No Brasil, os regimes mais conhecidos são a comunhão parcial de bens, a comunhão universal e a separação convencional. No entanto, muitos casais não sabem que é possível adotar um regime de bens misto, personalizado conforme suas necessidades.
O que é o regime de bens misto?
O regime misto permite que os noivos combinem regras de diferentes regimes, criando um modelo ajustado à realidade do casal.
Esse modelo é fundamentado no princípio da autonomia da vontade, que autoriza os nubentes a estipular livremente as regras patrimoniais do casamento, desde que respeitados os limites legais.
Na prática, funciona como uma estrutura personalizada: o casal define quais bens serão comuns e quais permanecerão de propriedade individual.
Como funciona na prática?
Para adotar um regime misto, é obrigatória a lavratura de escritura pública de pacto antenupcial em Cartório de Notas.
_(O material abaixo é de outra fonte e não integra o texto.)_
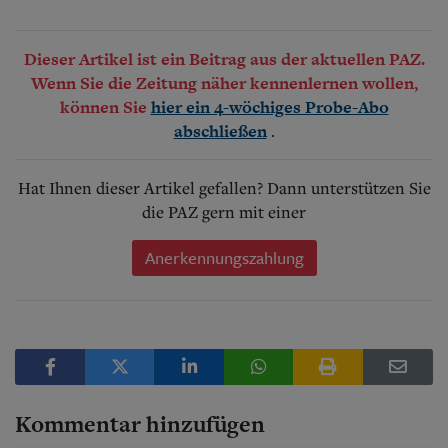
Dieser Artikel ist ein Beitrag aus der aktuellen PAZ.
Wenn Sie die Zeitung näher kennenlernen wollen,
können Sie
hier ein 4-wöchiges Probe-Abo
.
abschließen
Hat Ihnen dieser Artikel gefallen? Dann unterstützen Sie
die PAZ gern mit einer
Anerkennungszahlung
Kommentar hinzufügen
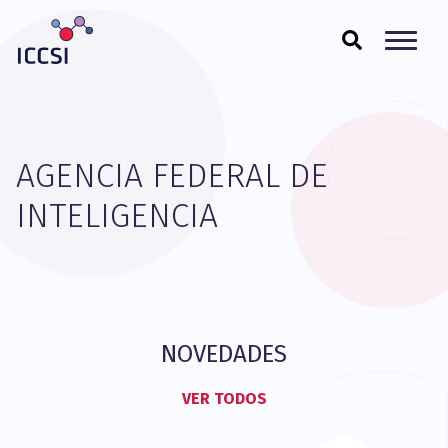
AGENCIA FEDERAL DE
INTELIGENCIA
NOVEDADES
VER TODOS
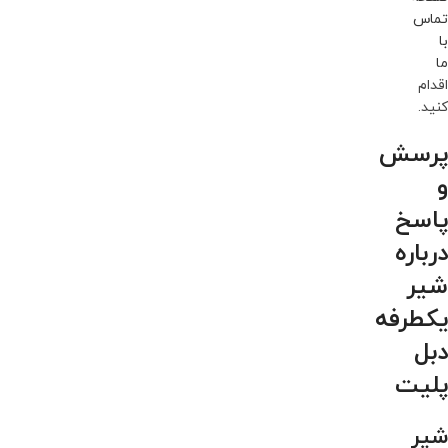
تماس
با
ما
اقدام
کنید.
پرسش
و
پاسخ
درباره
شیر
یکطرفه
دبل
پلیت
شیر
Nesse documento, os noivos devem detalhar de forma clara como funcionarão as regras patrimoniais escolhidas.
Exemplo prático:
João e Maria optam pela comunhão parcial de bens, mas decidem excluir da comunhão as cotas de uma empresa que pertence exclusivamente a Maria. Assim, todos os bens adquiridos durante o casamento serão partilháveis, exceto as quotas da empresa, que permanecerão de titularidade exclusiva dela.
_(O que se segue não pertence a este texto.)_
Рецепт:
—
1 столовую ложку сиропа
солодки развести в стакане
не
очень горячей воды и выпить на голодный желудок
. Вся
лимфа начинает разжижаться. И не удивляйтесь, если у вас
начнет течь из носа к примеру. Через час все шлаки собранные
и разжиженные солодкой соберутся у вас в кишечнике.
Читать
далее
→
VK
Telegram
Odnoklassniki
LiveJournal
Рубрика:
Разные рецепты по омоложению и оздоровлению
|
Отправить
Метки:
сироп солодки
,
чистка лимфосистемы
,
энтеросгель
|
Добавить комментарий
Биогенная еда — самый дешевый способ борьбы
Dessa forma, cada bem seguirá a regra previamente definida no pacto.
Esse modelo costuma ser útil para casais que já possuem patrimônio relevante, empresas ou que desejam preservar certa autonomia financeira.
Existem limites para o regime misto?
Sim. A liberdade contratual não é absoluta.
O pacto antenupcial não pode:
• Violentar os deveres conjugais, como fidelidade, respeito e assistência mútua
• Contrariar normas de ordem pública
• Afastar direitos sucessórios obrigatórios previstos em lei
Se houver cláusulas que desrespeitem esses limites, elas poderão ser consideradas inválidas.
Conclusão
O regime de bens misto é uma alternativa legítima e estratégica para casais que desejam maior flexibilidade na organização patrimonial do casamento.
No entanto, sua elaboração exige atenção técnica, clareza nas cláusulas e respeito às normas legais.
Cada situação envolve detalhes específicos. Por isso, antes de iniciar qualquer pedido, é importante se consultar com um advogado especialista.